Institute of Chemical Biology and Pharmaceutical Chemistry, Zhejiang University, Hangzhou, China.
Bioconjug Chem. 2010 Oct 20;21(10):1855-63. doi: 10.1021/bc1002136.
Earlier reports indicated that the conjugates (PEI(600)-CD, PC) of β-cyclodextrin and low-molecular-weight polyethylenimine (PEI, M(w) 600) can be used as efficient gene carriers in glioma cancer therapy. Incorporating anticancer drugs onto PC conjugates may endow them with new and interesting properties for great applications. In this work, FU-PEI(600)-CD (FPC) conjugates comprising PC and 5-fluoro-2'-deoxyuridine (FdUrd) were prepared as new bifunctional anticancer prodrugs with improved therapeutic effects, as well as good gene transfer efficiency. In comparison with free FdUrd, FPC could inhibit proliferation and enhance cytotoxicity on glioma cells. The results of hematoxylin and eosin (HE) staining indicated that C6 cells treated with FPC shrunk more seriously. Unlike FdUrd, cell cycle analysis indicated that C6 cells were primarily arrested in the G1 phase in the presence of FPC. Cellular uptake of FPC in C6 cells was about 10 times higher than that of FdUrd. In addition, the in vitro and in vivo gene transfection indicated that FPC still exhibited good gene expression efficiency. With the ability to deliver drugs and transfer genes, such bifunctional FPC conjugates may have great potential applications in combination therapy of cancers.

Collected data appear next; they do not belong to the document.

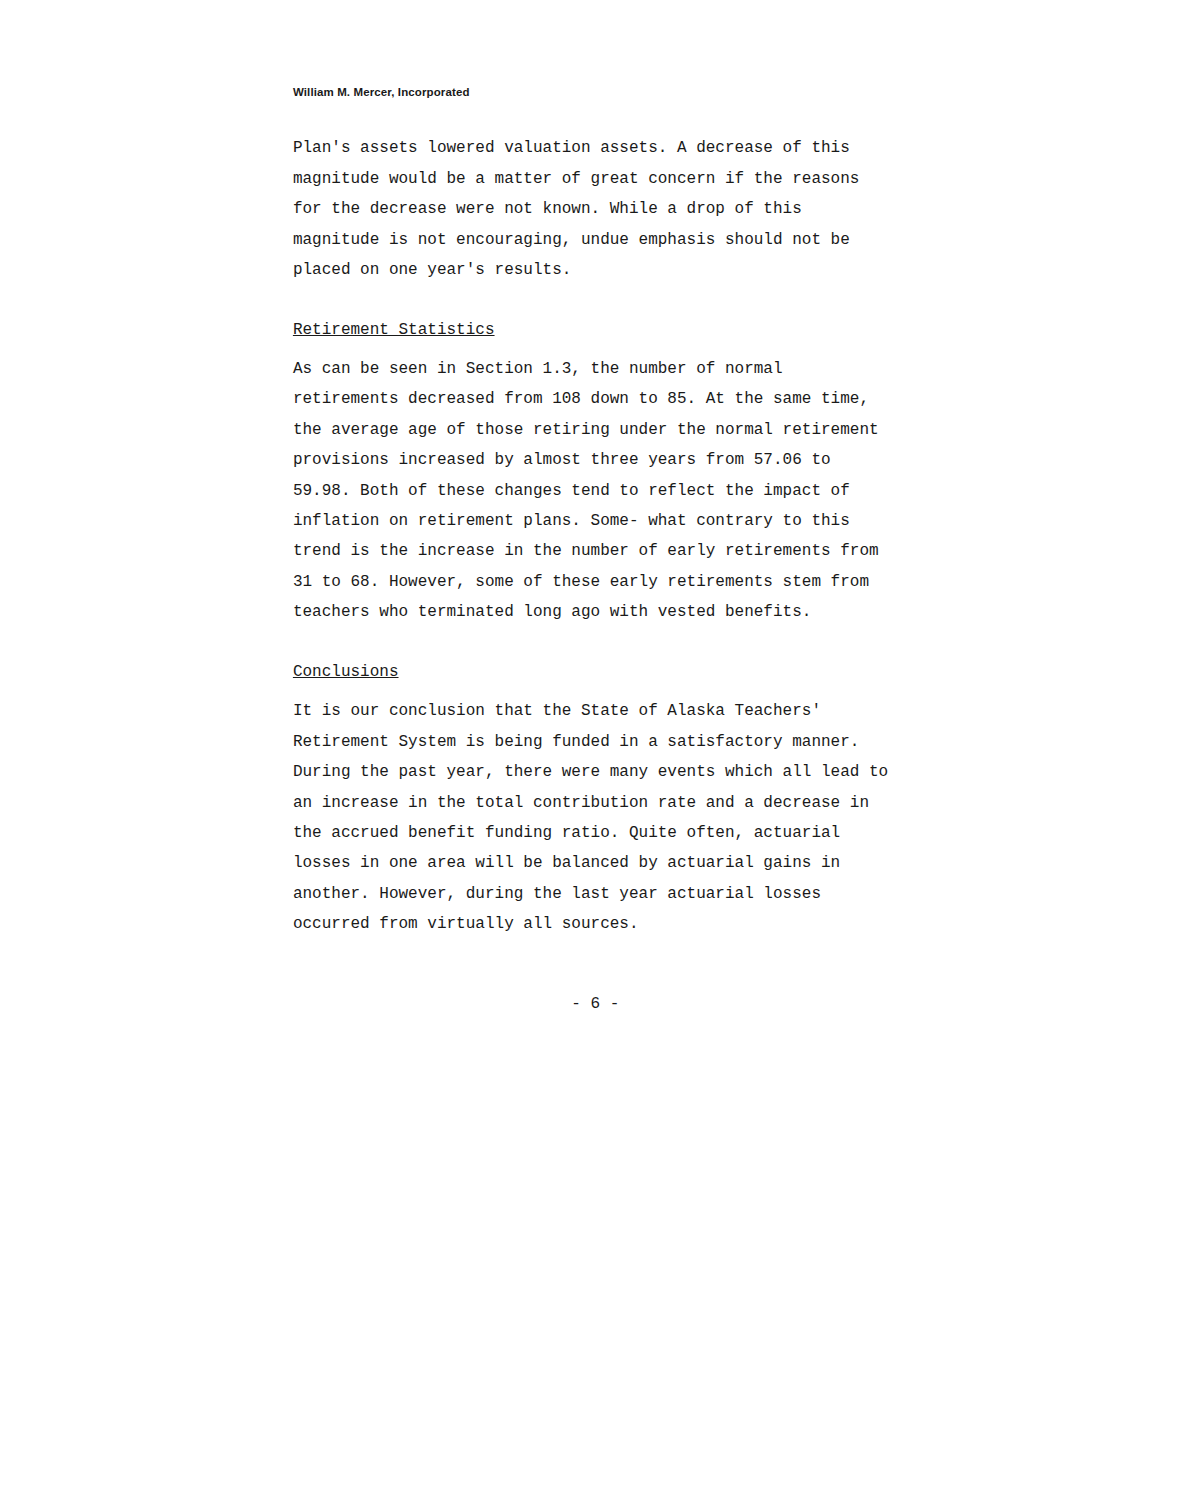William M. Mercer, Incorporated
Plan's assets lowered valuation assets. A decrease of this magnitude would be a matter of great concern if the reasons for the decrease were not known. While a drop of this magnitude is not encouraging, undue emphasis should not be placed on one year's results.
Retirement Statistics
As can be seen in Section 1.3, the number of normal retirements decreased from 108 down to 85. At the same time, the average age of those retiring under the normal retirement provisions increased by almost three years from 57.06 to 59.98. Both of these changes tend to reflect the impact of inflation on retirement plans. Some- what contrary to this trend is the increase in the number of early retirements from 31 to 68. However, some of these early retirements stem from teachers who terminated long ago with vested benefits.
Conclusions
It is our conclusion that the State of Alaska Teachers' Retirement System is being funded in a satisfactory manner. During the past year, there were many events which all lead to an increase in the total contribution rate and a decrease in the accrued benefit funding ratio. Quite often, actuarial losses in one area will be balanced by actuarial gains in another. However, during the last year actuarial losses occurred from virtually all sources.
- 6 -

早期的报告表明,β-环糊精和低分子量聚乙烯亚胺(PEI,Mw 600)的缀合物(PEI(600)-CD,PC)可用作神经胶质瘤癌症治疗中的有效基因载体。将抗癌药物结合到 PC 缀合物上可能会赋予它们新的有趣性质,从而具有广泛的应用前景。在这项工作中,包含 PC 和 5-氟-2'-脱氧尿苷(FdUrd)的 FU-PEI(600)-CD(FPC)缀合物被制备为具有改善的治疗效果以及良好的基因转导效率的新型双功能抗癌前药。与游离 FdUrd 相比,FPC 能够抑制神经胶质瘤细胞的增殖并增强其细胞毒性。苏木精和伊红(HE)染色的结果表明,用 FPC 处理的 C6 细胞收缩得更严重。与 FdUrd 不同,细胞周期分析表明,在存在 FPC 的情况下,C6 细胞主要被阻滞在 G1 期。FPC 在 C6 细胞中的摄取量约是 FdUrd 的 10 倍。此外,体外和体内基因转染表明 FPC 仍表现出良好的基因表达效率。这种具有双重功能的 FPC 缀合物具有递药和转染基因的能力,在癌症的联合治疗中可能具有巨大的应用潜力。